### WORK TO BE COMPLETED:
Please transcribe exactly, and only, the lines of the data below between the line holding "M63,646l9,1 -1,7 5,1" and the line holding "M992,296l18,105", inclusive.

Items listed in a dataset
_ _ _ _

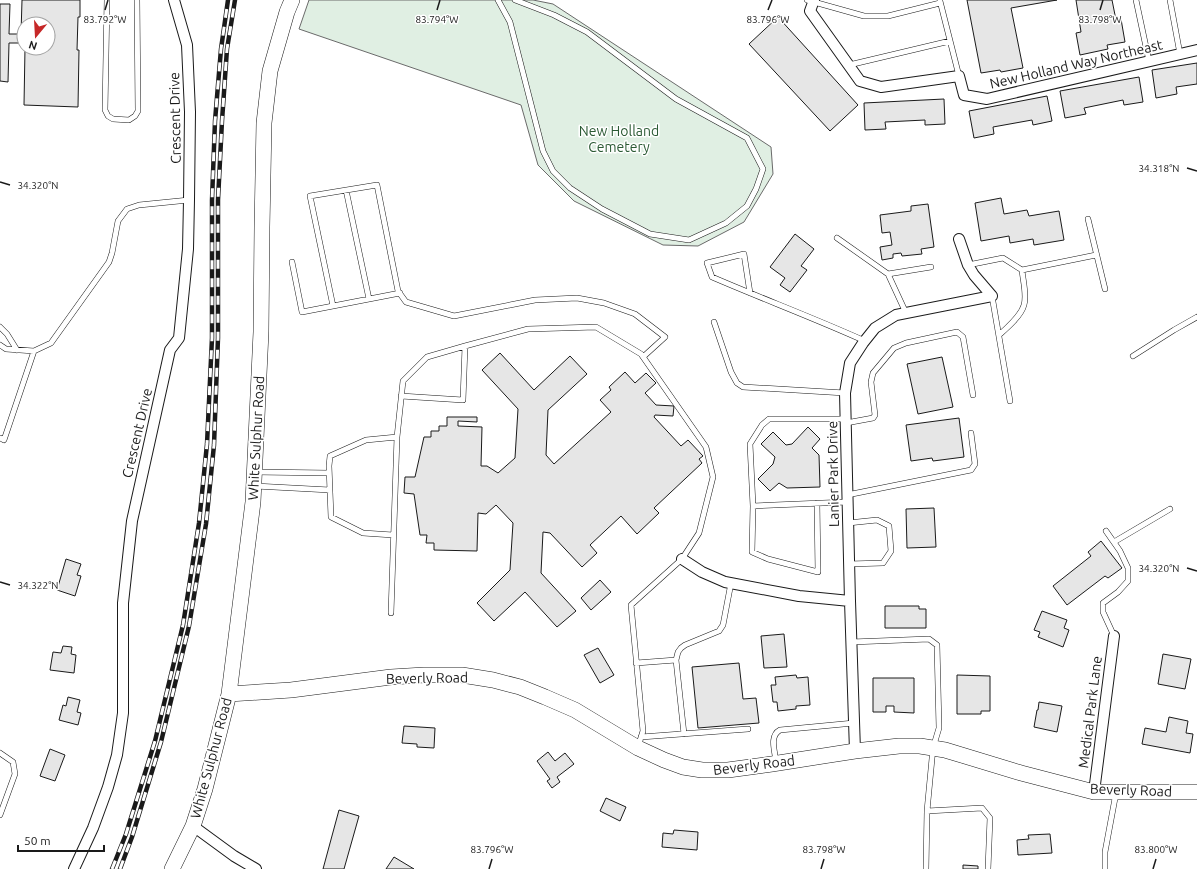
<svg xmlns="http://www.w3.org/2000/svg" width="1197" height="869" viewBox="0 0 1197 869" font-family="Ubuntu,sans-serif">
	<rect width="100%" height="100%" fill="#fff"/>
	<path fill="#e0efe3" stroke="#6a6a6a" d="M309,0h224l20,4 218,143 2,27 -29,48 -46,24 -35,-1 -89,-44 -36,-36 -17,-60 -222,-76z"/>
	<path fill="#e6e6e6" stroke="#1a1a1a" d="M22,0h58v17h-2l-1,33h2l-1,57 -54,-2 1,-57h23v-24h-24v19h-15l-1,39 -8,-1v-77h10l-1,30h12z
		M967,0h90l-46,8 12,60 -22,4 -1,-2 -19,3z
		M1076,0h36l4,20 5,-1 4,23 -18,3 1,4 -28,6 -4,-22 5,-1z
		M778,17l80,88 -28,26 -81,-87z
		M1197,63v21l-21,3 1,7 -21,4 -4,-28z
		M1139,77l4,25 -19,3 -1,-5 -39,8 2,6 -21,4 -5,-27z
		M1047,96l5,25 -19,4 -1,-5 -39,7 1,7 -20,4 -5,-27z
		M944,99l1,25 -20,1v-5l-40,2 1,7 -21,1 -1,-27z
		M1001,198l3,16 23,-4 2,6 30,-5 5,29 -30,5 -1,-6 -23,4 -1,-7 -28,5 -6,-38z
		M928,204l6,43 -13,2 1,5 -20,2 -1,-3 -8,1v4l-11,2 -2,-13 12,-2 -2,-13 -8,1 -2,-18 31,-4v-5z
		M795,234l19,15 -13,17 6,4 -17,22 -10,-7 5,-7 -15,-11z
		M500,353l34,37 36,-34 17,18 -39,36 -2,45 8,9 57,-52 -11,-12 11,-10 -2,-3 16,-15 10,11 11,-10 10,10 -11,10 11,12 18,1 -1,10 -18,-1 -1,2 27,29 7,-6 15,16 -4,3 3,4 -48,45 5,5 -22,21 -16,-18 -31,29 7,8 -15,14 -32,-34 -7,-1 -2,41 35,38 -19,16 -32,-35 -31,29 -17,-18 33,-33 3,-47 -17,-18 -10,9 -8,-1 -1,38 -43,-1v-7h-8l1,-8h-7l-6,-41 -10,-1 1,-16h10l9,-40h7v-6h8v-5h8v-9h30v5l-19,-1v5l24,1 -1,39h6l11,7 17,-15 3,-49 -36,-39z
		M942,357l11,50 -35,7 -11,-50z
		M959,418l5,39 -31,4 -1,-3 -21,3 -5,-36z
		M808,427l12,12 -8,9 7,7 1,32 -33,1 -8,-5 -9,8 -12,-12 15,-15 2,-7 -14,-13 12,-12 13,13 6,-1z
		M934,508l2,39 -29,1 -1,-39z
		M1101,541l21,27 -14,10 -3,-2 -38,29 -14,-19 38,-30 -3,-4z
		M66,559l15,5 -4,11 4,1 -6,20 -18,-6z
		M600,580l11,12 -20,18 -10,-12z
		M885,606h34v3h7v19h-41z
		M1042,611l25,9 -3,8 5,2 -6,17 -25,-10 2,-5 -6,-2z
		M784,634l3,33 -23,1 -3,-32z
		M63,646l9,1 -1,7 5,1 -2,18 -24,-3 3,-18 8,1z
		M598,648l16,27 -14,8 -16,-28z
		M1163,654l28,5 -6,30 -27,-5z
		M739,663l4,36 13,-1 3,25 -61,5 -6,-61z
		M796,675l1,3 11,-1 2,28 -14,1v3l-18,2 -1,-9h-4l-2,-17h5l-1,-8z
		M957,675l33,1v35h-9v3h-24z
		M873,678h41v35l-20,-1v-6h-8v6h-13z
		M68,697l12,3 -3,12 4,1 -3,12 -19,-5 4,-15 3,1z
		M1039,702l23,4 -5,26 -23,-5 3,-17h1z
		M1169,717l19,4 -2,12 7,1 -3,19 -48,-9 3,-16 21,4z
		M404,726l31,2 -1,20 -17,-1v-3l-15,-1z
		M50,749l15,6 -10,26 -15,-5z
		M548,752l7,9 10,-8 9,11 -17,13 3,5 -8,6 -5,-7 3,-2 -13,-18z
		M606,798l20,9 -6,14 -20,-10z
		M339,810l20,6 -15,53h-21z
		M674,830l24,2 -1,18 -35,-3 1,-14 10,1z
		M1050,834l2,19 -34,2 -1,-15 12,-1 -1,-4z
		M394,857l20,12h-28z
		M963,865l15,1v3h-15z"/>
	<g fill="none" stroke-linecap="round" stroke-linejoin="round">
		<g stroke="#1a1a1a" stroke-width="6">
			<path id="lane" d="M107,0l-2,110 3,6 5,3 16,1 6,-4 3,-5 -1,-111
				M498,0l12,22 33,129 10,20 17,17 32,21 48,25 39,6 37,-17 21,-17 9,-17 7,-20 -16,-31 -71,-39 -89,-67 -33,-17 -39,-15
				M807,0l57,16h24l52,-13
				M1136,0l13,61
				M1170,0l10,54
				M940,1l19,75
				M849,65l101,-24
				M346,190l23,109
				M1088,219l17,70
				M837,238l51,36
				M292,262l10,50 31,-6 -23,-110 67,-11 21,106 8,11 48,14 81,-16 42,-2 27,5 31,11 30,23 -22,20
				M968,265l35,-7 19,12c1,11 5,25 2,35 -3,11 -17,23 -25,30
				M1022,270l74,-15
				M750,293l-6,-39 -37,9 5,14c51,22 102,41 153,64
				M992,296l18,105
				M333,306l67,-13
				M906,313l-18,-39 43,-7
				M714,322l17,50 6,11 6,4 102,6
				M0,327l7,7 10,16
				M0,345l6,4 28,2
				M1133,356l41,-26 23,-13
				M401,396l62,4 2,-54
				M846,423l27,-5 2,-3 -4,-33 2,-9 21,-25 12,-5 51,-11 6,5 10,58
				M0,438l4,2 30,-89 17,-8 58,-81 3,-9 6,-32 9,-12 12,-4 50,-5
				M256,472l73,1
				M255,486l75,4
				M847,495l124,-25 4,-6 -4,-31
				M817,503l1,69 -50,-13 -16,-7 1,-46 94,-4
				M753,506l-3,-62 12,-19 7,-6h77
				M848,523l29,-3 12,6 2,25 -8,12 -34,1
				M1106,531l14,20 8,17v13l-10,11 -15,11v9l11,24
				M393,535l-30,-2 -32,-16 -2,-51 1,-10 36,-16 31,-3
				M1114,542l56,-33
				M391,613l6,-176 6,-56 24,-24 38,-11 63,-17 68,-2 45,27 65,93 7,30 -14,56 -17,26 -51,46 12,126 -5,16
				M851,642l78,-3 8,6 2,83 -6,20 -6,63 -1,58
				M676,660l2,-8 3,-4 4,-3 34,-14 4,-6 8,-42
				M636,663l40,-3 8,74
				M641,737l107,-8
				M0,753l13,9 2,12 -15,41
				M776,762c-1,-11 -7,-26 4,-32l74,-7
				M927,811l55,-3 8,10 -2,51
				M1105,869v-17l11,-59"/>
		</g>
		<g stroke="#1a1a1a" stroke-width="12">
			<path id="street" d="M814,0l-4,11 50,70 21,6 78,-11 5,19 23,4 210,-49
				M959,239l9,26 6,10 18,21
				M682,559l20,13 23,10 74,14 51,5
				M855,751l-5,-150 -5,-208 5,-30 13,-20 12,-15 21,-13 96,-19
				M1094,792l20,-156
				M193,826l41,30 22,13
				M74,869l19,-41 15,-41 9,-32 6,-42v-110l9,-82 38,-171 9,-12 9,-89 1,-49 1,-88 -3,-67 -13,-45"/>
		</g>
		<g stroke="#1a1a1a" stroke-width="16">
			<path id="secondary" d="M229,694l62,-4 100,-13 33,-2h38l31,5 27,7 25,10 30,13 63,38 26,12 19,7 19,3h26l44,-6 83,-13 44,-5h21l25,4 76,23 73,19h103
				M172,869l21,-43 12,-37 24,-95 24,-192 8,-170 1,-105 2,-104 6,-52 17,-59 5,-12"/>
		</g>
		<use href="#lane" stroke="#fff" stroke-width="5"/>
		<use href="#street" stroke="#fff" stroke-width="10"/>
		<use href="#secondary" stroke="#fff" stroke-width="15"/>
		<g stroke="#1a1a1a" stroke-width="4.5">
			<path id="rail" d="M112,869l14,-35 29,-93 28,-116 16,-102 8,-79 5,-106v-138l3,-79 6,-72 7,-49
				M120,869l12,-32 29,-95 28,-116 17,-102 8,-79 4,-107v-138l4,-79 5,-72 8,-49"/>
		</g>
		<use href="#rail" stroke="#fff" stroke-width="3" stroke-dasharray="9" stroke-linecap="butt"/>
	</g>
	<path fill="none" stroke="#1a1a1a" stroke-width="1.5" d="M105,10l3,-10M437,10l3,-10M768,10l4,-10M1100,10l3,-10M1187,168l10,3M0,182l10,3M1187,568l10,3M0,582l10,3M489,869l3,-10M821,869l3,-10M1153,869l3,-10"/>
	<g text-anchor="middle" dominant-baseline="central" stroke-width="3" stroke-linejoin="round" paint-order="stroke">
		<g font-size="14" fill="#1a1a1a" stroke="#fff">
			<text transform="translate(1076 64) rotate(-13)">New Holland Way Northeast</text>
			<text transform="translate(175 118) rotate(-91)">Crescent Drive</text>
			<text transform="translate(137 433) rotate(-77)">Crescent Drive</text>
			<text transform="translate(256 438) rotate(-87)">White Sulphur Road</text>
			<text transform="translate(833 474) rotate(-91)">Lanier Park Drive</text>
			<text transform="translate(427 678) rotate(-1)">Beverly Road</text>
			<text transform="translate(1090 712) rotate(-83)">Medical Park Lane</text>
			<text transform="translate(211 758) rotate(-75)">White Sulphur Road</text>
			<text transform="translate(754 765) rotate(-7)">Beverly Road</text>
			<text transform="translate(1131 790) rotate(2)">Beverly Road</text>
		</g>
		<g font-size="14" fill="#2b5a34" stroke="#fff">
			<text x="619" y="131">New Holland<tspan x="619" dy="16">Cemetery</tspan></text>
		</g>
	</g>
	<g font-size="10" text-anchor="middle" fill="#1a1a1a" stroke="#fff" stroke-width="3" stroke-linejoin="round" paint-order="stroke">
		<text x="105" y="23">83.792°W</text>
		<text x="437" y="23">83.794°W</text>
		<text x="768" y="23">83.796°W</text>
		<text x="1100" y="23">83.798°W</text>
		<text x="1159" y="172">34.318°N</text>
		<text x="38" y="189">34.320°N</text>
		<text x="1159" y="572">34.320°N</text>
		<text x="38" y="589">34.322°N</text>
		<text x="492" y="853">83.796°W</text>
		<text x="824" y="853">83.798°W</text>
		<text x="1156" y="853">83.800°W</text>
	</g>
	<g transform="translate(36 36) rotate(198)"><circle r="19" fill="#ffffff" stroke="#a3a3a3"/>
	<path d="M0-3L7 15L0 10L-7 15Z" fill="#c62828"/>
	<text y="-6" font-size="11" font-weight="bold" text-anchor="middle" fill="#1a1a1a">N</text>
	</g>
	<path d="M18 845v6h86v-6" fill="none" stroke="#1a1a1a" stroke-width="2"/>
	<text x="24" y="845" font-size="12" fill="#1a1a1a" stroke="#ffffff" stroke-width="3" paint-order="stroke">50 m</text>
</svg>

_ _ _ _

### SOLUTION TO THIS EXERCISE:
		M63,646l9,1 -1,7 5,1 -2,18 -24,-3 3,-18 8,1z
		M598,648l16,27 -14,8 -16,-28z
		M1163,654l28,5 -6,30 -27,-5z
		M739,663l4,36 13,-1 3,25 -61,5 -6,-61z
		M796,675l1,3 11,-1 2,28 -14,1v3l-18,2 -1,-9h-4l-2,-17h5l-1,-8z
		M957,675l33,1v35h-9v3h-24z
		M873,678h41v35l-20,-1v-6h-8v6h-13z
		M68,697l12,3 -3,12 4,1 -3,12 -19,-5 4,-15 3,1z
		M1039,702l23,4 -5,26 -23,-5 3,-17h1z
		M1169,717l19,4 -2,12 7,1 -3,19 -48,-9 3,-16 21,4z
		M404,726l31,2 -1,20 -17,-1v-3l-15,-1z
		M50,749l15,6 -10,26 -15,-5z
		M548,752l7,9 10,-8 9,11 -17,13 3,5 -8,6 -5,-7 3,-2 -13,-18z
		M606,798l20,9 -6,14 -20,-10z
		M339,810l20,6 -15,53h-21z
		M674,830l24,2 -1,18 -35,-3 1,-14 10,1z
		M1050,834l2,19 -34,2 -1,-15 12,-1 -1,-4z
		M394,857l20,12h-28z
		M963,865l15,1v3h-15z"/>
	<g fill="none" stroke-linecap="round" stroke-linejoin="round">
		<g stroke="#1a1a1a" stroke-width="6">
			<path id="lane" d="M107,0l-2,110 3,6 5,3 16,1 6,-4 3,-5 -1,-111
				M498,0l12,22 33,129 10,20 17,17 32,21 48,25 39,6 37,-17 21,-17 9,-17 7,-20 -16,-31 -71,-39 -89,-67 -33,-17 -39,-15
				M807,0l57,16h24l52,-13
				M1136,0l13,61
				M1170,0l10,54
				M940,1l19,75
				M849,65l101,-24
				M346,190l23,109
				M1088,219l17,70
				M837,238l51,36
				M292,262l10,50 31,-6 -23,-110 67,-11 21,106 8,11 48,14 81,-16 42,-2 27,5 31,11 30,23 -22,20
				M968,265l35,-7 19,12c1,11 5,25 2,35 -3,11 -17,23 -25,30
				M1022,270l74,-15
				M750,293l-6,-39 -37,9 5,14c51,22 102,41 153,64
				M992,296l18,105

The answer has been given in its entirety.